The number of foreign students enrolled at British universities has increased dramatically over the last decade according to a report released in September by Universities UK [26]. The report, “Patterns of higher education institutions in the UK,” states that between 1995 and 2005 the number of international students at British universities doubled and that they now comprise 50% of the total student body at the taught postgraduate level and 46% at the postgraduate research level. The report also states that from 2001 — 2005 the number of institutions with at least 5,000 enrolled foreign students rose from 3 to 13. Universities UK concluded that foreign students have become economically indispensable to institutions in the UK and that without them many departments would be forced to close.

The Guardian [25]
Sep. 13, 2006

English Unis Close on Harvard in Global Rankings

According to the results of the 2006 Times Higher Education Supplement ranking of world universities Harvard University [27] remains the best, but results show that Britain’s Oxford [28] and Cambridge [29] have made significant inroads toward ousting the perennial leader from the U.S. Oxford and Cambridge trailed Harvard by 13 percentage points in the 2005 ranking but were just 3 percentage points behind this year. Yale University [30] and the Massachusetts Institute of Technology [31] tied for fourth place on the list and American universities claimed eleven of the top twenty places. Other British universities that improved their rankings are Imperial College [32] (13th – 9th), University College [33] (28th – 25th), and King’s College [34] (73rd – 46th).

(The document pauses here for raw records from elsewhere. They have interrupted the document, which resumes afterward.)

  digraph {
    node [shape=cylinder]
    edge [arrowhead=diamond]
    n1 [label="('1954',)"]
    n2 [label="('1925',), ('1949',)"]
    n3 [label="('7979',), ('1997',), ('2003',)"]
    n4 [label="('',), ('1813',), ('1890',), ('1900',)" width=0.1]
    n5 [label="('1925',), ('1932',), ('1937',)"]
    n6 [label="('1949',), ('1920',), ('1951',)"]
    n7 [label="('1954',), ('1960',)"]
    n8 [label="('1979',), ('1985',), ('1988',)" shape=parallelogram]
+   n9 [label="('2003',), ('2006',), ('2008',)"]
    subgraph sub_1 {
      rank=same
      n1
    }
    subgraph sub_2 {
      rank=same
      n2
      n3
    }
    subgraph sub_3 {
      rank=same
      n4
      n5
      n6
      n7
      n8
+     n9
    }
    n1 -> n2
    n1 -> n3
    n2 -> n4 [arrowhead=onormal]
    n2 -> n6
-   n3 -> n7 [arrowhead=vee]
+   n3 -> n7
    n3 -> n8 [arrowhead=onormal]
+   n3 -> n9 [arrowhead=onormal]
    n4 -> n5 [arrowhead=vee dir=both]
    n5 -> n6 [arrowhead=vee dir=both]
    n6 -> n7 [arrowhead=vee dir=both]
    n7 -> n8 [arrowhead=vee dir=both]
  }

Apart from the US and UK, the Asian higher education market illustrated its improved scholarship by placing Beijing University [35] at 14th in this year’s rankings.

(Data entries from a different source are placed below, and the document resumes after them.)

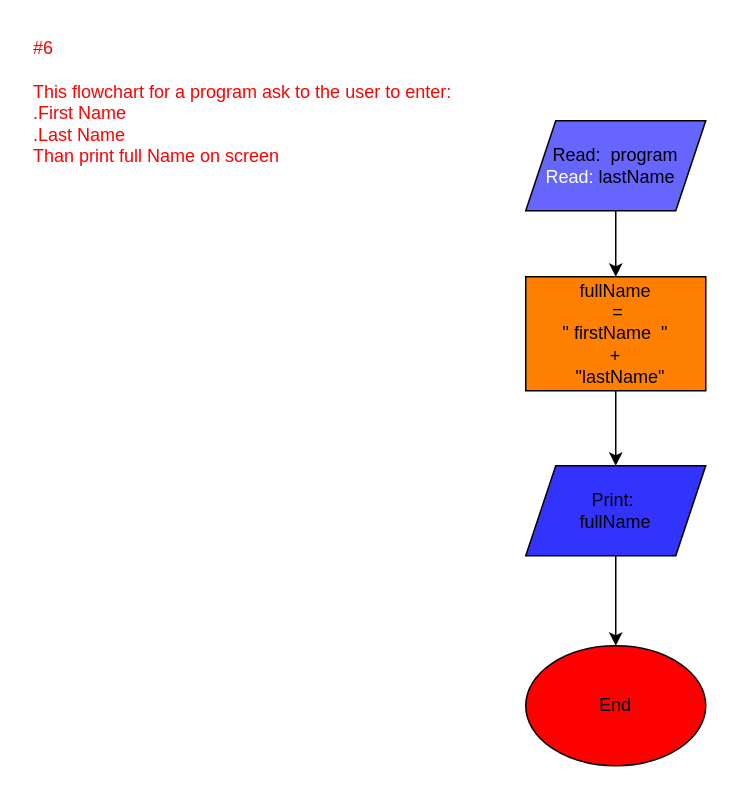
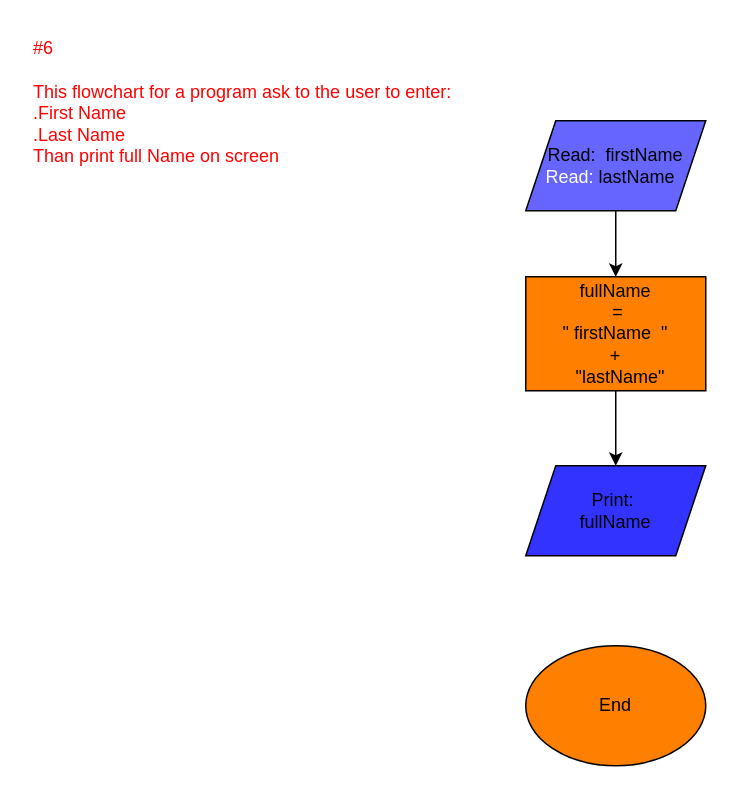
  <mxCell id="0" />
  <mxCell id="1" parent="0" />
  <mxCell id="2" value="&lt;font style=&quot;color: rgb(255, 0, 0);&quot;&gt;#6&amp;nbsp;&lt;/font&gt;&lt;div&gt;&lt;font style=&quot;color: rgb(255, 0, 0);&quot;&gt;&lt;br&gt;&lt;/font&gt;&lt;/div&gt;&lt;div&gt;&lt;font style=&quot;color: rgb(255, 0, 0);&quot;&gt;This flowchart for a program ask to the user to enter:&lt;/font&gt;&lt;/div&gt;&lt;div&gt;&lt;font style=&quot;color: rgb(255, 0, 0);&quot;&gt;.First Name&amp;nbsp;&lt;/font&gt;&lt;/div&gt;&lt;div&gt;&lt;font style=&quot;color: rgb(255, 0, 0);&quot;&gt;.Last Name&amp;nbsp;&lt;/font&gt;&lt;/div&gt;&lt;div&gt;&lt;font style=&quot;color: rgb(255, 0, 0);&quot;&gt;Than print full Name on screen&lt;/font&gt;&lt;/div&gt;&lt;div&gt;&lt;br&gt;&lt;/div&gt;" style="text;html=1;align=left;verticalAlign=middle;resizable=0;points=[];autosize=1;strokeColor=none;fillColor=none;" parent="1" vertex="1"><mxGeometry x="20" y="20" width="300" height="110" as="geometry" /></mxCell>
- <mxCell id="3" value="End" style="ellipse;whiteSpace=wrap;html=1;fillColor=#FF0000;" parent="1" vertex="1"><mxGeometry x="350" y="430" width="120" height="80" as="geometry" /></mxCell>
+ <mxCell id="3" value="End" style="ellipse;whiteSpace=wrap;html=1;fillColor=#ff8000;" parent="1" vertex="1"><mxGeometry x="350" y="430" width="120" height="80" as="geometry" /></mxCell>
  <mxCell id="4" value="" style="edgeStyle=orthogonalEdgeStyle;rounded=0;orthogonalLoop=1;jettySize=auto;html=1;" parent="1" source="5" target="7" edge="1"><mxGeometry relative="1" as="geometry" /></mxCell>
- <mxCell id="5" value="&lt;font style=&quot;&quot;&gt;Read:&amp;nbsp;&lt;span style=&quot;text-align: left; text-wrap-mode: nowrap; background-color: transparent;&quot;&gt;&amp;nbsp;program&lt;/span&gt;&lt;/font&gt;&lt;div&gt;&lt;font&gt;&lt;font style=&quot;color: rgb(255, 255, 255);&quot;&gt;&lt;span style=&quot;text-align: left; text-wrap-mode: nowrap; background-color: transparent;&quot;&gt;Read:&amp;nbsp;&lt;/span&gt;&lt;/font&gt;&lt;span style=&quot;text-align: left; text-wrap-mode: nowrap; background-color: transparent;&quot;&gt;lastName&lt;/span&gt;&lt;span style=&quot;background-color: transparent; text-wrap-mode: nowrap; text-align: left;&quot;&gt;&amp;nbsp;&lt;/span&gt;&lt;span style=&quot;background-color: transparent; text-wrap-mode: nowrap; text-align: left;&quot;&gt;&amp;nbsp;&lt;/span&gt;&lt;/font&gt;&lt;/div&gt;" style="shape=parallelogram;perimeter=parallelogramPerimeter;whiteSpace=wrap;html=1;fixedSize=1;fillColor=#6666FF;" parent="1" vertex="1"><mxGeometry x="350" y="80" width="120" height="60" as="geometry" /></mxCell>
+ <mxCell id="5" value="&lt;font style=&quot;&quot;&gt;Read:&amp;nbsp;&lt;span style=&quot;text-align: left; text-wrap-mode: nowrap; background-color: transparent;&quot;&gt;&amp;nbsp;firstName&lt;/span&gt;&lt;/font&gt;&lt;div&gt;&lt;font&gt;&lt;font style=&quot;color: rgb(255, 255, 255);&quot;&gt;&lt;span style=&quot;text-align: left; text-wrap-mode: nowrap; background-color: transparent;&quot;&gt;Read:&amp;nbsp;&lt;/span&gt;&lt;/font&gt;&lt;span style=&quot;text-align: left; text-wrap-mode: nowrap; background-color: transparent;&quot;&gt;lastName&lt;/span&gt;&lt;span style=&quot;background-color: transparent; text-wrap-mode: nowrap; text-align: left;&quot;&gt;&amp;nbsp;&lt;/span&gt;&lt;span style=&quot;background-color: transparent; text-wrap-mode: nowrap; text-align: left;&quot;&gt;&amp;nbsp;&lt;/span&gt;&lt;/font&gt;&lt;/div&gt;" style="shape=parallelogram;perimeter=parallelogramPerimeter;whiteSpace=wrap;html=1;fixedSize=1;fillColor=#6666FF;" parent="1" vertex="1"><mxGeometry x="350" y="80" width="120" height="60" as="geometry" /></mxCell>
  <mxCell id="6" value="" style="edgeStyle=orthogonalEdgeStyle;rounded=0;orthogonalLoop=1;jettySize=auto;html=1;" parent="1" source="7" target="9" edge="1"><mxGeometry relative="1" as="geometry" /></mxCell>
  <mxCell id="7" value="&lt;font&gt;&lt;span style=&quot;text-align: left; text-wrap-mode: nowrap;&quot;&gt;fullName&lt;/span&gt;&lt;/font&gt;&lt;div&gt;&lt;font&gt;&lt;span style=&quot;text-align: left; text-wrap-mode: nowrap;&quot;&gt;&amp;nbsp;=&lt;/span&gt;&lt;/font&gt;&lt;div&gt;&lt;font&gt;&lt;span style=&quot;text-align: left; text-wrap-mode: nowrap;&quot;&gt;&amp;nbsp;&quot;&lt;/span&gt;&lt;span style=&quot;text-align: left; text-wrap-mode: nowrap; background-color: transparent;&quot;&gt;&amp;nbsp;firstName&amp;nbsp;&lt;/span&gt;&lt;span style=&quot;text-align: left; text-wrap-mode: nowrap; background-color: transparent;&quot;&gt;&amp;nbsp;&quot;&amp;nbsp;&lt;/span&gt;&lt;/font&gt;&lt;/div&gt;&lt;div&gt;&lt;font&gt;&lt;span style=&quot;text-align: left; text-wrap-mode: nowrap; background-color: transparent;&quot;&gt;+&lt;/span&gt;&lt;/font&gt;&lt;/div&gt;&lt;div&gt;&lt;font&gt;&lt;span style=&quot;text-align: left; text-wrap-mode: nowrap; background-color: transparent;&quot;&gt;&amp;nbsp; &quot;&lt;/span&gt;&lt;span style=&quot;text-align: left; text-wrap-mode: nowrap;&quot;&gt;lastName&quot;&lt;/span&gt;&lt;/font&gt;&lt;/div&gt;&lt;/div&gt;" style="rounded=0;whiteSpace=wrap;html=1;fillColor=#FF8000;" parent="1" vertex="1"><mxGeometry x="350" y="184" width="120" height="76" as="geometry" /></mxCell>
- <mxCell id="8" value="" style="edgeStyle=orthogonalEdgeStyle;rounded=0;orthogonalLoop=1;jettySize=auto;html=1;" parent="1" source="9" target="3" edge="1"><mxGeometry relative="1" as="geometry" /></mxCell>
  <mxCell id="9" value="Print:&amp;nbsp;&lt;div&gt;fullName&lt;/div&gt;" style="shape=parallelogram;perimeter=parallelogramPerimeter;whiteSpace=wrap;html=1;fixedSize=1;fillColor=#3333FF;" parent="1" vertex="1"><mxGeometry x="350" y="310" width="120" height="60" as="geometry" /></mxCell>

The Times Higher Education Supplement [36]
Oct. 5, 2006

Imperial Agrees to Severe Ties with University of London

It was agreed in October that Imperial College [32], one of the University of London [37]’s most prestigious affiliate colleges, will officially split from its parent institution in 2007 — the year of Imperial’s centenary.

The University of London (UoL) currently comprises 19 institutions teaching 115,000 students. It does not seem that Imperial’s departure will lead to the break up of the federated university, which has announced plans to expand by bringing other institutions into the fold. The Guardian newspaper reports that discussions have already been held with City University [38], and Kingston University [39] already collaborates closely on health sciences with two existing UoL institutions, Royal Holloway [40] and St George’s Medical School [41].

The first students to register for an Imperial College degree will be graduates beginning their program in October 2007, with the first undergraduates enrolling for an Imperial degree in October 2008. All continuing students registered for a UoL degree at the time of withdrawal will be able to choose whether to switch to an Imperial degree.